### EXERCISE GOAL
In your copy, leave out all pictures and reproduce every entry exactly.
===== RECORDS SUPPLIED
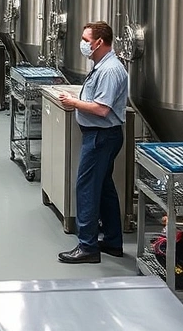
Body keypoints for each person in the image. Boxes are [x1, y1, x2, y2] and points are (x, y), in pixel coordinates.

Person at [56, 21, 128, 264]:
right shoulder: (102, 66)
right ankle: (113, 241)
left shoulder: (109, 70)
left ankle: (87, 247)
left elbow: (101, 109)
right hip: (101, 136)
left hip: (100, 137)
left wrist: (73, 102)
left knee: (86, 188)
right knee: (105, 189)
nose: (83, 44)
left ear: (99, 42)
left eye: (86, 40)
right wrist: (79, 98)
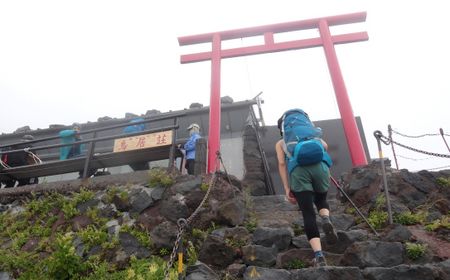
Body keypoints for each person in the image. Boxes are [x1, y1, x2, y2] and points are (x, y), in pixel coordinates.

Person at [275, 109, 337, 267]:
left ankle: (319, 255)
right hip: (321, 168)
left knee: (308, 213)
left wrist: (287, 187)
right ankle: (326, 218)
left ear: (283, 129)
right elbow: (325, 146)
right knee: (321, 199)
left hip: (299, 172)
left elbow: (282, 164)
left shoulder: (281, 143)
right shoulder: (313, 135)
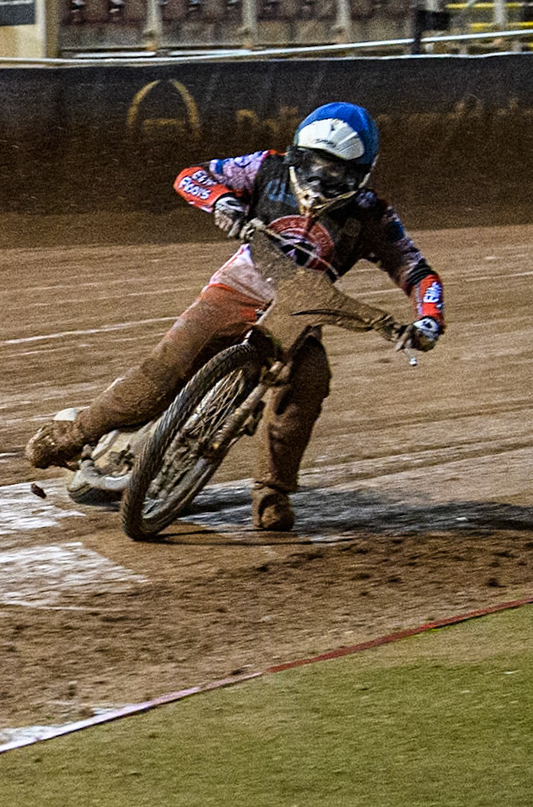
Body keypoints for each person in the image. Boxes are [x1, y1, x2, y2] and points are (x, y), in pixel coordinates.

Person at [25, 103, 444, 532]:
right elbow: (191, 175)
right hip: (235, 290)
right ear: (295, 155)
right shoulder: (265, 166)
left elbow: (416, 271)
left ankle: (272, 492)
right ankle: (73, 436)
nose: (319, 179)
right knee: (164, 368)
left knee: (309, 382)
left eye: (335, 172)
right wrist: (222, 202)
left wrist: (428, 319)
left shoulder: (373, 214)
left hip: (300, 313)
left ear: (359, 174)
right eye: (312, 164)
==========
### FINISHED TASK
Body keypoints for each person in the image. Boxes are [x1, y1, x2, y2] and points are (x, y), in pixel coordinates.

Person at [56, 21, 128, 264]:
right shoulder: (102, 66)
right ankle: (113, 241)
left shoulder: (109, 70)
left ankle: (87, 247)
left elbow: (101, 109)
right hip: (101, 136)
left hip: (100, 137)
left wrist: (73, 102)
left knee: (86, 188)
right knee: (105, 189)
nose: (83, 44)
left ear: (99, 42)
left eye: (86, 40)
right wrist: (79, 98)
Body keypoints for each person in the image. Boxes are [x1, y1, x2, y2] and points are (x, y), in pixel coordinates.

Person at [275, 109, 337, 267]:
left ankle: (319, 255)
right hip: (321, 168)
left knee: (308, 213)
left wrist: (287, 187)
right ankle: (326, 218)
left ear: (283, 129)
right elbow: (325, 146)
right knee: (321, 199)
left hip: (299, 172)
left elbow: (282, 164)
left shoulder: (281, 143)
right shoulder: (313, 135)
Body keypoints for each person in the image. Boxes are [x1, y1, x2, y2] and points are (x, y), in pixel coordinates.

Person at [25, 103, 444, 532]:
right elbow: (191, 175)
right hip: (235, 290)
right ear: (295, 155)
right shoulder: (265, 166)
left elbow: (416, 271)
left ankle: (272, 492)
right ankle: (73, 436)
nose: (319, 179)
right knee: (164, 368)
left knee: (309, 382)
left eye: (335, 172)
right wrist: (222, 202)
left wrist: (428, 319)
left shoulder: (373, 214)
left hip: (300, 313)
left ear: (359, 174)
right eye: (312, 164)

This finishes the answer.